Object Representation#

Harlequin’s implementation achieves dynamic typing of Dylan objects by associating the type with an object based on tagging.

In many circumstances, the Dylan compiler can statically determine the type of an object. This knowledge can be used to select an alternative representation which is more efficient than the canonical representation. For example, the canonical representation of a double float object in Dylan is as a pointer to heap-allocated storage which contains the IEEE bit pattern of the double float in addition to a reference to the Dylan class object <double-float>. The compiler may choose to represent the value as a direct bit pattern, wherever this does not violate the semantics of the program.

Tagging Scheme#

All Dylan values are represented as data of the same size, the size of a pointer. The bit pattern of these values contains tag bits which indicate whether the value is actually a pointer, or whether it is a direct value. Since there are three major groups (integers, characters and everything else), the representation for all platforms is to use two bits.

Tag Bits

Type

00

Heap Allocated

01

Integers

10

Characters

11

Unicode Characters

Integers and Characters#

Integers and characters are represented as direct values, using the tag bits as the only indication of type. The tagging scheme uses the least significant two bits. With this scheme, a character or integer is converted to its untagged representation by arithmetic right shifting by two bits. Similarly the conversion from an untagged to a tagged representation is to shift left and add in the tag bits.

Operations on these values (e.g., addition, or other arithmetic operations) are always performed on the untagged representation. This is sub-optimal, because it is possible to perform arithmetic operations directly on the tagged values. It is planned to improve this mechanism at a later date, along with a revision of the tagging scheme.

Boxed Objects#

Apart from integers and characters, all Dylan objects are indirectly represented as boxed values (that is, they are pointers to heap allocated boxes). The runtime system is responsible for ensuring that these boxed values are appropriately tagged, because the runtime system provides the allocation service, and must ensure appropriate alignment.

Boxed objects are dynamically identified by their first slot, which is an identification wrapper. This identification wrapper (itself a boxed Dylan object) contains a pointer to the class of the object it is wrapping, as well as some encoded information for the garbage collector about which slots should be traced.

../../../../../_images/runtime-2.png

Boxed Objects#

Note that two indirections are necessary to find the class of an object. In practice, this is a rare operation, because almost all dynamic class testing within Dylan is implicit, and the implementation can use the wrapper for these implicit tests. Note that there is potentially a many-to-one correspondence between wrapper objects and class objects.
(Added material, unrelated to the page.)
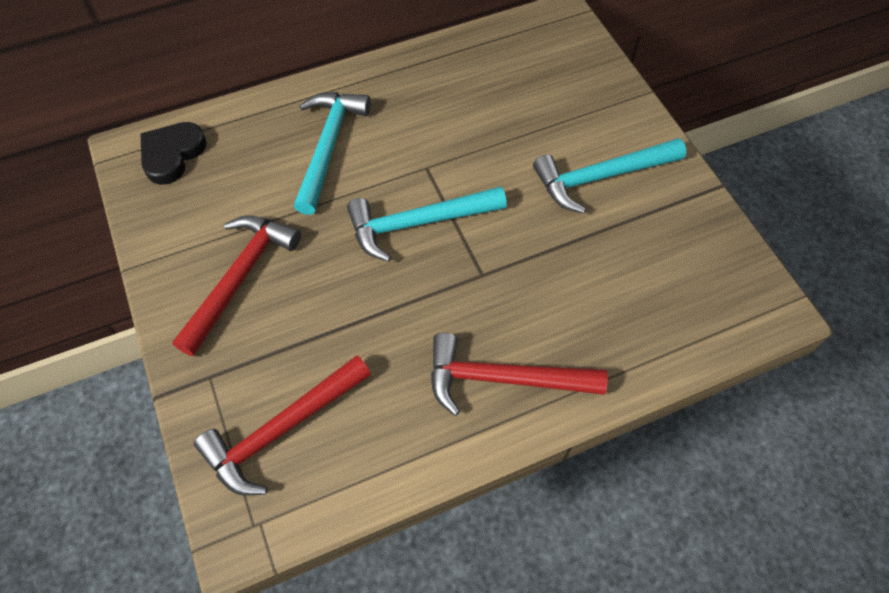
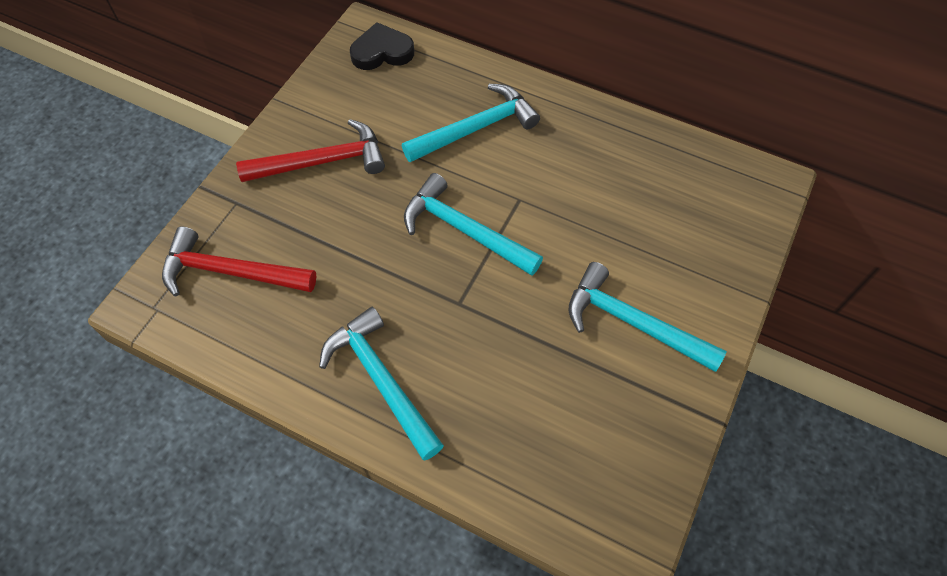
camera: 50 degrees right, 0 degrees up
(503, 378) = (381, 380): red hammer -> turquoise hammer

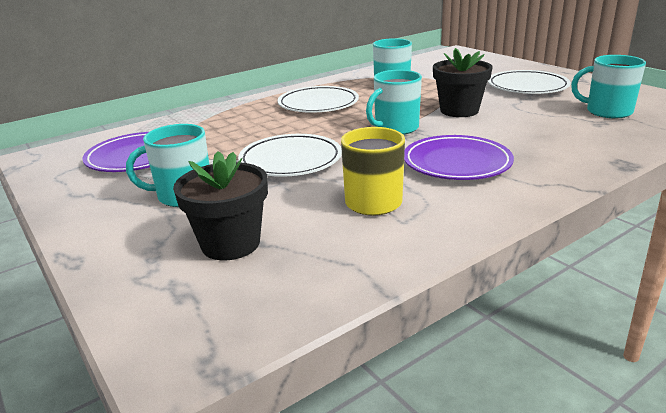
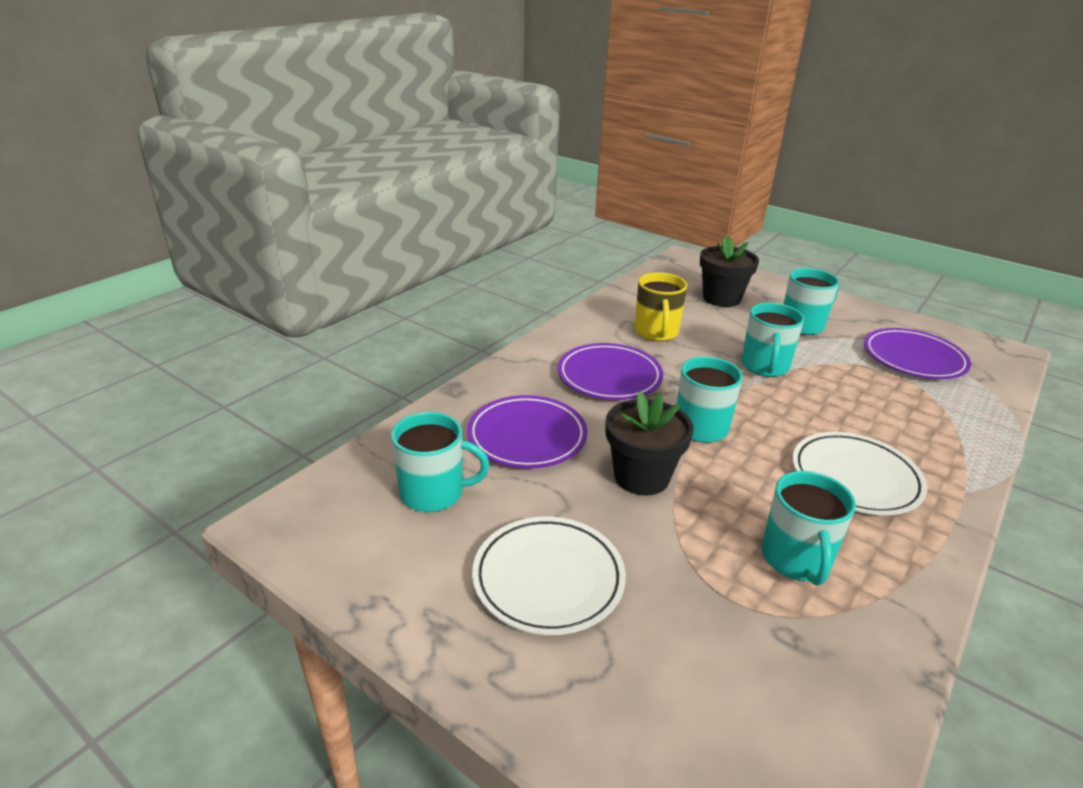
camera: 160 degrees right, 5 degrees up
(291, 160) = (764, 366): white plate -> turquoise mug
(542, 131) = (527, 436): none -> purple plate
The Dylan compiler builds literal boxed objects statically whenever it can. In practice, this will include most function objects apart from closures, virtually all wrappers, and most class objects, as well as strings, symbols, and literal vectors and lists.

Variably Sized Objects#

Variably sized objects, such as strings, vectors and arrays, are boxed objects which contain a repeated slot. The repeated slot is implemented as a variably sized data area preceded by a normal slot containing the size of the variably sized data represented as a tagged integer. The size slot is used at the Dylan language level to determine the size of the array. There is also a special encoding for it in the tracing data of the wrapper so that the memory manager knows how to trace the repeated data. For example, an instance of the <byte-string> “foo” is represented as in:.

../../../../../_images/runtime-3.png

An Instance of <byte-string>#

Function Objects#

Dylan provides two built-in classes of functions: <generic-function> and <method>. These both obey the same general purpose calling convention, but also support specialized calling conventions (described below) which the compiler may use depending on the detail of its knowledge about the function being called, and the circumstances. Slots in the function object point to the code which implements each convention.
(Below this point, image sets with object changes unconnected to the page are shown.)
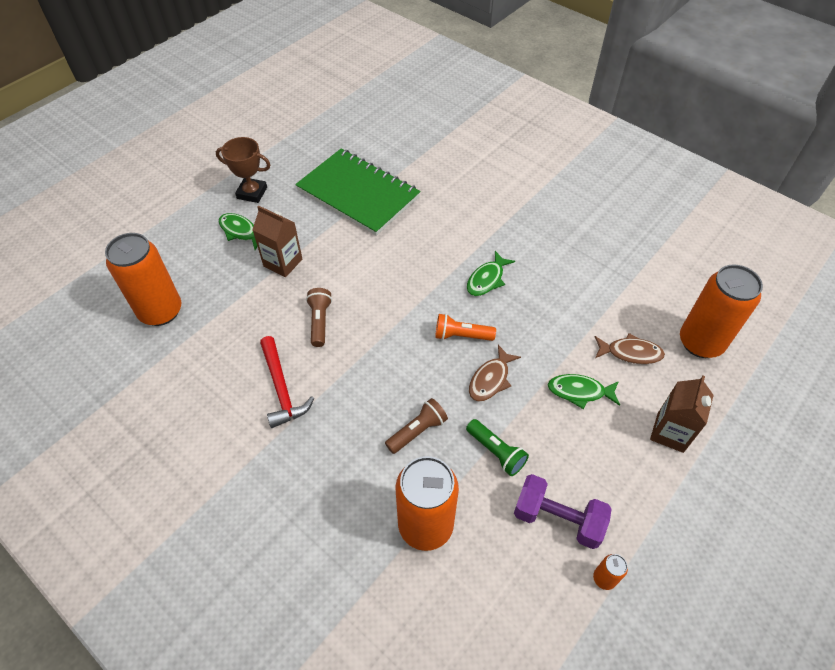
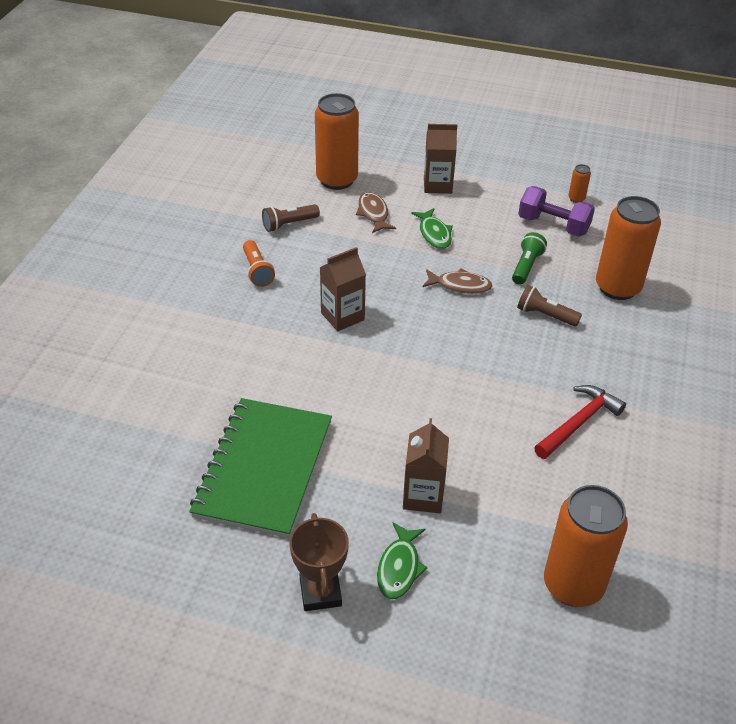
camera: 115 degrees left, 10 degrees down
(320, 321) = (482, 426): brown flashlight -> brown flashlight (289, 224)
(461, 335) = (425, 316): orange flashlight -> orange flashlight (257, 271)
(487, 279) = (342, 316): green fish -> brown carton
(557, 519) = (553, 225): purple dumbbell -> purple dumbbell turned 60 degrees counterclockwise

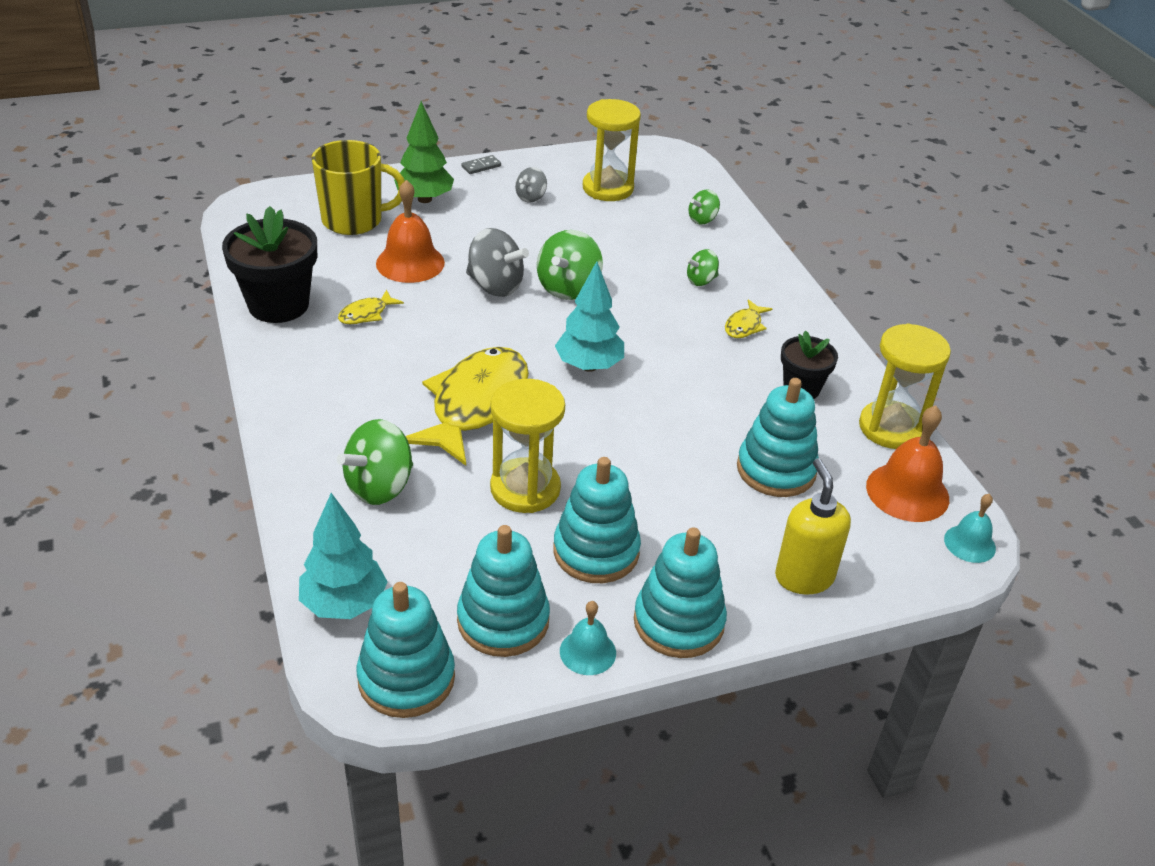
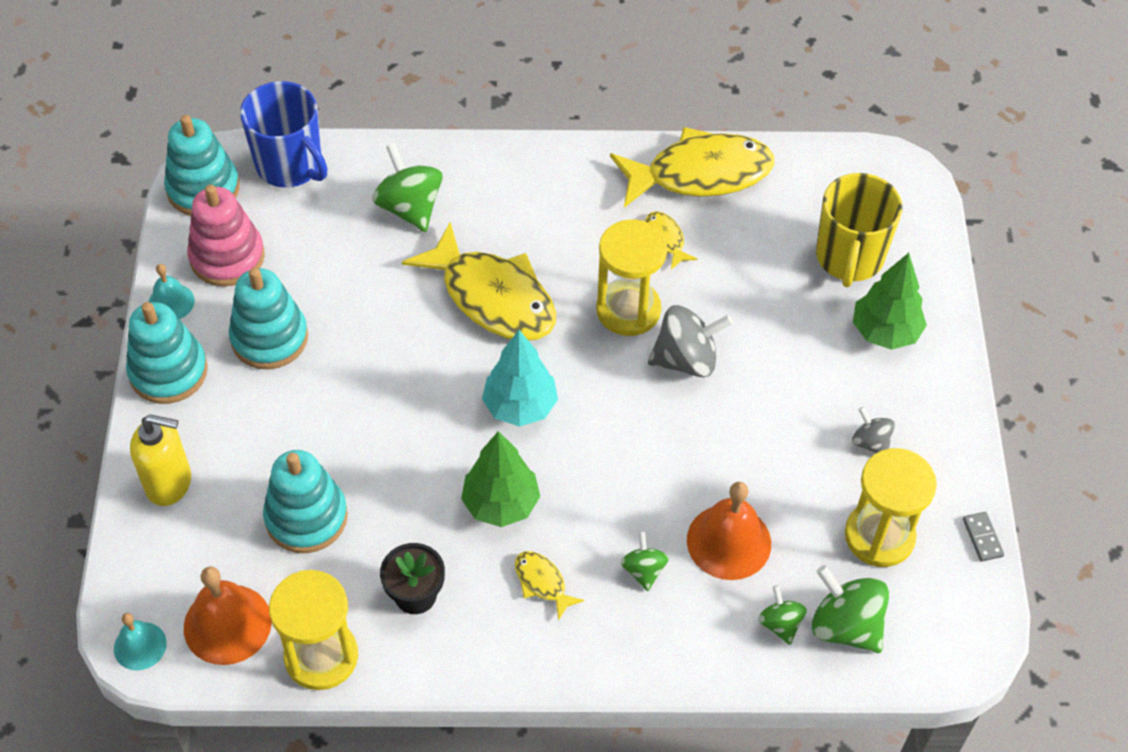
camera: 110 degrees right, 15 degrees up
(278, 305) = (700, 174): black flower pot -> yellow fish
(344, 604) = (290, 165): turquoise tree -> blue mug
(410, 263) = (750, 293): orange bell -> orange bell (729, 541)
(481, 166) = (957, 407): grey domino -> grey domino (982, 538)
(495, 286) = (686, 359): grey spinning top -> grey spinning top turned 150 degrees counterclockwise
(503, 621) = (227, 257): turquoise stacking toy -> pink stacking toy
(525, 488) = (365, 307): yellow hourglass -> yellow hourglass (628, 310)
(568, 288) = (664, 427): green spinning top -> green spinning top (845, 626)
(690, 359) = (501, 504): none -> green tree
All functions also have a slot which encodes the number of required parameters the function accepts, and whether the function accepts optional or keyword parameters. Another slot in each function object contains a vector of the types which are acceptable for each required parameter. These slots are used for consistency checking of the arguments.

Generic functions have further slots which support the method dispatching process — including a slot which contains a vector of all the methods belonging to the generic function, and a slot which contains a cache of sorted applicable methods for combinations of arguments which have been processed before.

Methods may be closures, in which case a slot in the method object contains the environment for the method, which is represented as a vector of closed-over variables. If the variable is known actually to be constant, then the constant value is stored directly in the vector. Alternatively, if there is any possibility of an assignment to the variable, then the value is stored with an extra indirection to a value cell, which may be shared between many closures with related environments.